Part I includes ten papers published before the author’s first-ever publication, William Faulkner’s Poetics: 1930-1936 (Shohakusha Publishing, 2008), presented in the order of publishing.
 
Part I discusses a variety of writers, from the mid-19th-century Romantic Literature (Nathaniel Hawthorne) through late-19th-century Realism (Henry James), the Modernist Literature during the interwar period of the 20th century (Sherwood Anderson, F. Scott Fitzgerald [twice], Ernest Hemingway, and William Faulkner [twice]), to late-20th-century Postmodern Literature (John Irving and Steve Erickson).
 
While the first paper in Chapter 1 was written in 1996, the last paper in Chapter 10 was published in 2009, with more than 10 years of time passing between the two. Therefore, the argumentation has inevitably undergone various changes. However, there is a consistent perspective in which American novels are characterized by the dilemma between Romanticism and self-consciousness. I discuss each novel with this perspective as the warp, as if it were weaving, and address various themes, such as gender and race, as well as techniques such as the use of a narrator and metafiction.
 
Part I gives readers an insight into the process through which the author has become established as a researcher in American literature as they read the papers in the presented order.
 
Part II contains texts relating to shogi, or Japanese chess, written between 2013 and 2016. This part illustrates how the author, who once aspired to be a professional shogi player, came to be a researcher in American literature. Chapter 11 presents an essay on the Denou Match, a high-profile shogi match between a human player and a computer.

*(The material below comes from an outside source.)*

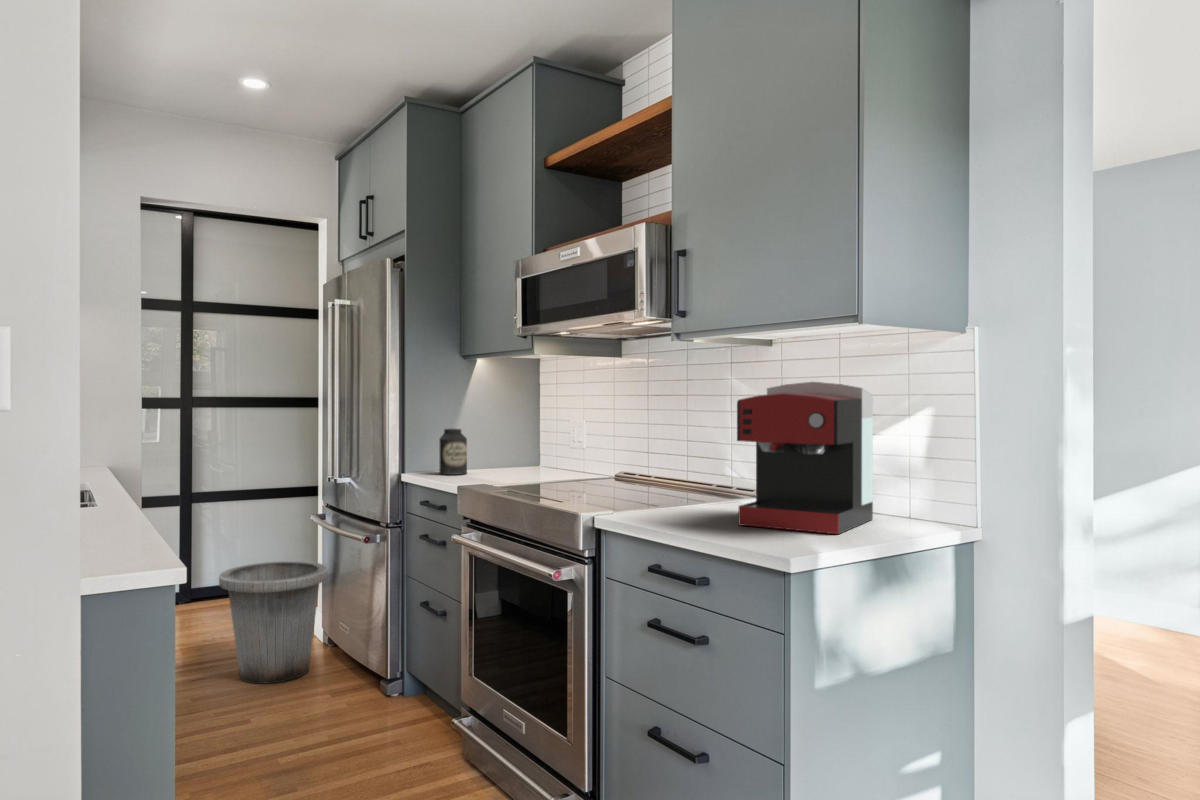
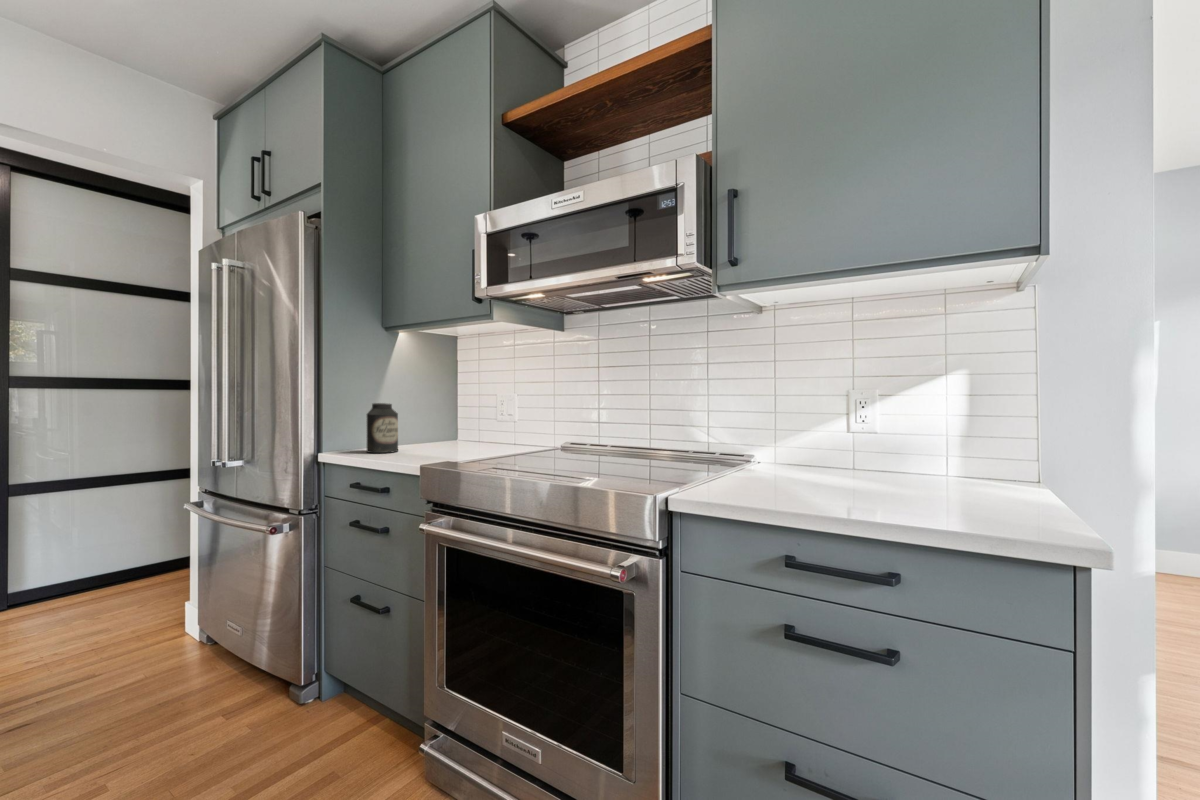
coffee maker: present [737,382,873,534] -> none [839,337,1004,505]
trash can: present [219,561,328,684] -> none [55,556,212,715]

Chapter 12 includes two journals on watching the Ouza Match, a title match, and Chapters 13 and 14 present my lectures on shogi (autobiographical). Each of these texts conveys how a scholar of American literature approaches the theme of shogi.
 
Some of the papers included in this book are dated, which may diverge from the methods the author would currently employ in his arguments, but they are left unedited, as the book should represent his early essays. It will be an interesting read for those who have affinity with American literature as well as for students who aspire to become researchers in this academic field.